No promise that the native target compiles — if AdaptiveCpp doesn't
accept gfx1010 as a HIP target on the user's toolchain version, the
build fails loudly. That's still strictly better than silently
producing broken kernels at runtime.

Co-Authored-By: Claude Opus 4.7 (1M context) <noreply@anthropic.com>
Single-file, no pos2_gpu / pos2_gpu_host link — just sycl/sycl.hpp +
16-element parallel_for that writes a known pattern, copies back,
prints pass/fail per slot, exits 0 on all-OK.

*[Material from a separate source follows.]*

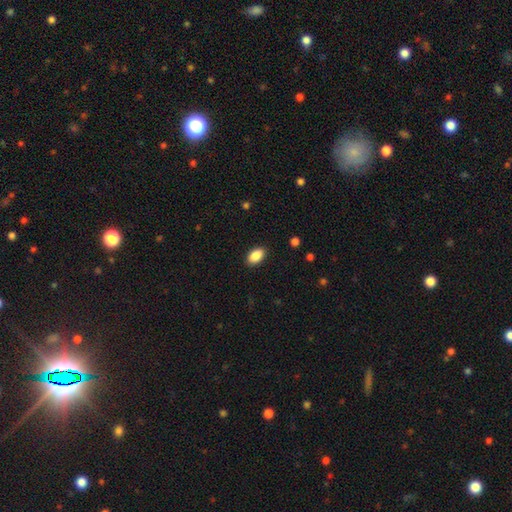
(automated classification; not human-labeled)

Use it as the first diagnostic step when sycl_t1_parity or production
CLI silently produces no output. If hellosycl FAILs, the SYCL runtime
itself can't dispatch kernels on the detected device — no
xchplot2-level fix can recover, and the message points at the usual
suspects (rpath, JIT no-op stubs, ACPP_TARGETS picking an unsupported
ISA). If hellosycl PASSes, the runtime is healthy and the bug is
specific to our kernel patterns / pipeline.

Built via:
  cmake --build build --target hellosycl
  ./build/tools/sanity/hellosycl

Or standalone:
  ACPP_TARGETS=hip:gfx1013 acpp -O2 hellosycl.cpp -o hellosycl
  LD_LIBRARY_PATH=/opt/rocm/lib ./hellosycl

Co-Authored-By: Claude Opus 4.7 (1M context) <noreply@anthropic.com>
The earlier rpath fix put /opt/rocm/lib in the binary's RUNPATH but
that only governs the binary's own dependency resolution. AdaptiveCpp
dlopens librt-backend-hip.so at runtime, and *that* lib then dlopens
libamdhip64 — glibc does not consult the calling binary's RUNPATH for
those transitive backend deps. Result: ROCm silently fails to load,
AdaptiveCpp falls through to its OpenMP host device, and tools like
hellosycl / sycl_t1_parity report "ALL OK" while having executed
entirely on CPU.

Mirror build.rs:631 (cargo:rustc-link-lib=amdhip64) — make
libamdhip64 a direct dependency of every CMake-built executable when
ROCm is detected. The library is then loaded at process startup via
RUNPATH, so the subsequent dlopen from librt-backend-hip.so succeeds
trivially against the already-loaded handle. Verified locally:

  ldd build/tools/sanity/hellosycl
  → libamdhip64.so.7 => /opt/rocm/lib/libamdhip64.so.7
  → libhsa-runtime64.so.1 => /opt/rocm/lib/libhsa-runtime64.so.1

NVIDIA-only hosts (no /opt/rocm/lib/libamdhip64.so) skip the link
entirely via the EXISTS guard, so we don't regress builds without
ROCm installed.

Co-Authored-By: Claude Opus 4.7 (1M context) <noreply@anthropic.com>
The gfx1013 AOT spoof for gfx1010/1011/1012 was a community workaround
that "should" run on close-ISA RDNA1 silicon. Empirically it has been
observed to silently produce no-op kernels on at least one W5700 /
ROCm 6 / AdaptiveCpp 25.10 setup — the kernel completes without
writing anything, the failure surfaces only as "T1 match produced 0
entries" deep in the streaming pipeline.

Same host with ACPP_TARGETS=generic (SSCP JIT) reproducibly:
  - hellosycl: ALL OK on AMD Radeon Pro W5700
  - sycl_t1_parity --k 22: ALL OK (4194833 / 4194833)
  - sycl_t1_parity --k 24: ALL OK (16779604 / 16779604)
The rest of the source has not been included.